LIFE FOR MOTHERS
By: Harry Strulovici
“How lucky I am to be living in a country where health services are available. Why can’t they be available in Uganda or anywhere else”?
I was a successful surgeon for almost 30 years, including New York and Michigan. After my father died, I took stock of my life and became a full-time student again. I realized I wanted to focus my efforts on health care for women in developing countries.
Yale University appointed me a career scholar in international health and wanted to link my surgical skills with my interest in women’s rights. They sent me to Uganda to learn about, and surgically repair, women who suffered with obstetric fistula, a birth canal injury that results from poor obstetric care and prolonged labor.
Each morning, I would pass dozens of pregnant women waiting to deliver their babies, lying on the ground on blankets with their infants and children with food, clothes strewn about. Some of these babies would undoubtedly die. Who knew which of these women would develop fistula?

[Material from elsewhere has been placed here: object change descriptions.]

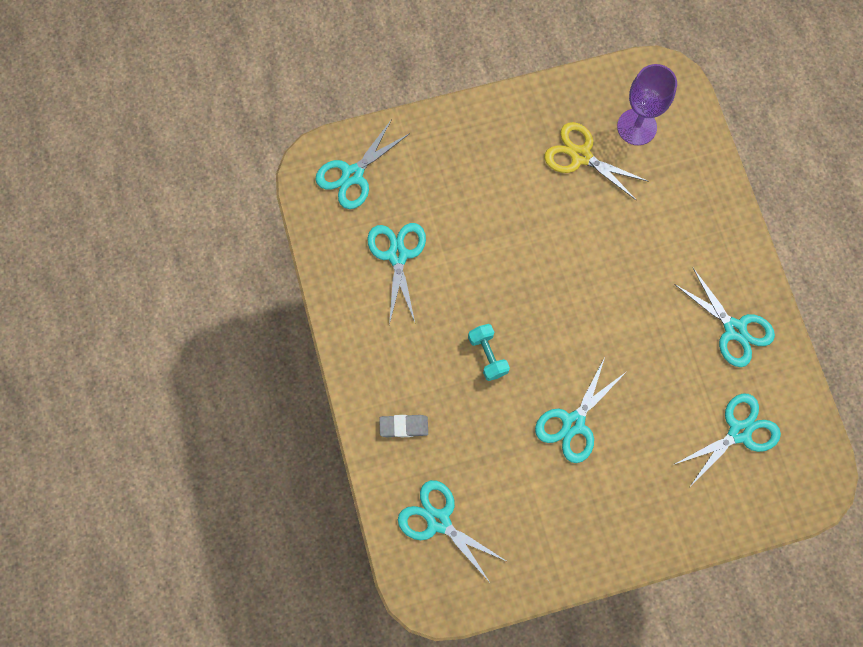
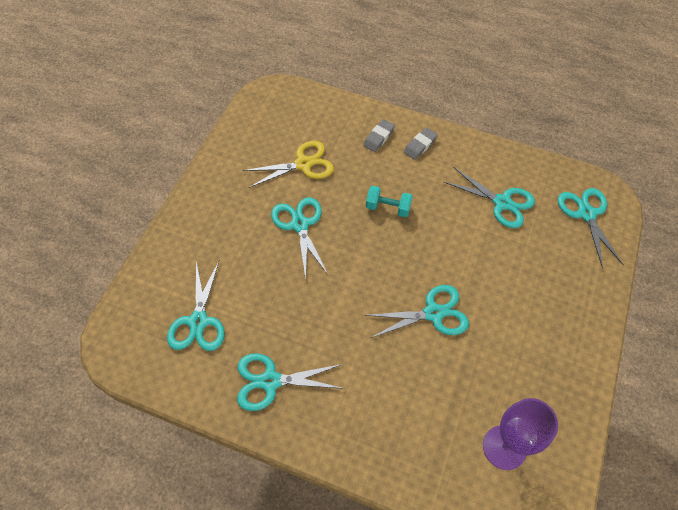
camera: 125 degrees right, 15 degrees down
turquoise scissors [398,480,508,584] -> turquoise scissors moved to [365,285,469,338]
yellow scissors [544,122,649,201] -> yellow scissors moved to [243,141,334,188]
none -> grey eraser [404,127,438,160]

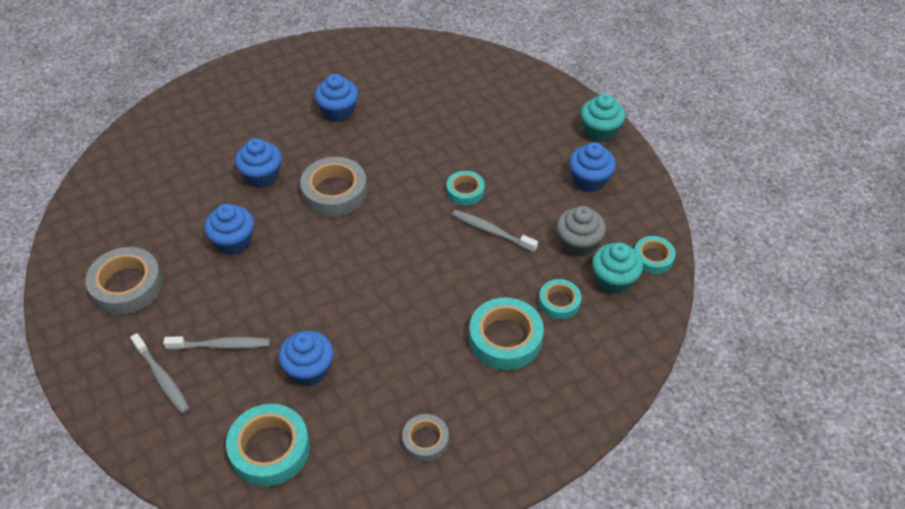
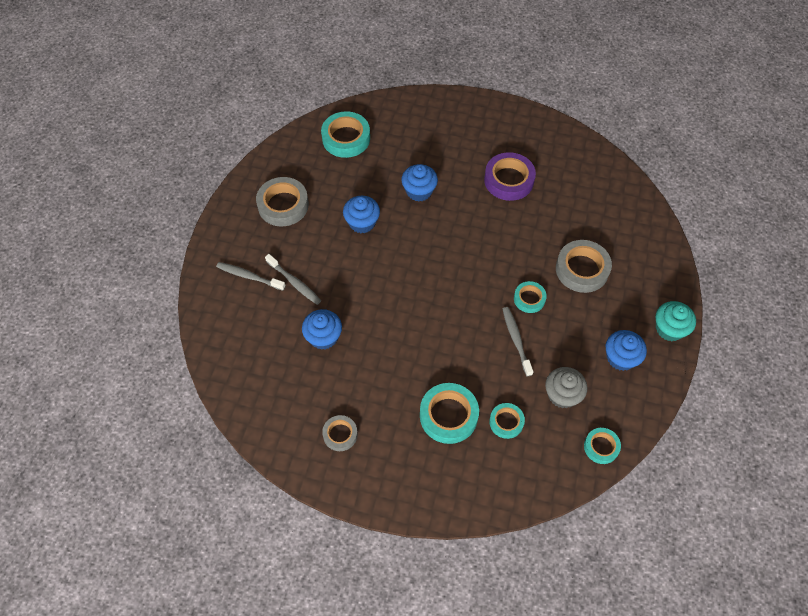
camera: 45 degrees right, 10 degrees up
grey toothbrush [130,333,190,414] -> grey toothbrush turned 105 degrees clockwise [216,262,286,291]
turquoise tape [226,404,310,486] -> turquoise tape moved to [321,111,370,158]
grey tape [300,157,367,217] -> grey tape moved to [556,240,612,293]
blue cupcake [315,74,358,122] -> purple tape [484,152,536,201]
turquoise cupcake [592,242,643,294] -> none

I hesitantly walked into the operating room and met my mentor, Dr. Justus Barageine, a fistula surgeon, who became a close friend. Sometimes there’d be electrical outages and I’d have to push the operating table to the window to get sufficient light to be cast onto the patient.
Some 2-million women worldwide suffer from fistula and experience constant incontinence, social segregation and health problems. I thought how lucky I am to be living in a country where health services are available. Why can’t they be available here in Uganda or anywhere else where they’re not?
I returned to New York and started a new NGO called Life for Mothers, whose mission is to reduce the number of women in the developing world who die during pregnancy and childbirth and keep newborns alive through the first month of life. Over the next four years, I shuttled between Washington, Kampala, and New York and, with the help of a key Ugandan parliamentarian, Honorable Sylvia Ssinabulya, I obtained the necessary registrations, partners and a modicum of funds to implement our pilot project.
I had seen what it meant for a woman to get to a health facility, walking 10 kilometers over several hours especially in the rainy season. I recruited 50 community health workers from 25 villages and trained them to use mobile health technology, registering 5,500 residents and 1,600 women of reproductive age into an electronic database in 18 days. I will continue to fight for a woman’s right to access health care and education, and for them to become their own agents of change.
My advice is that older workers should never give up their dreams just because they are no longer young. They have the capacity to make their later lives rich and fulfilling for themselves and for others. The desire to dream and turn that dream into reality should never die.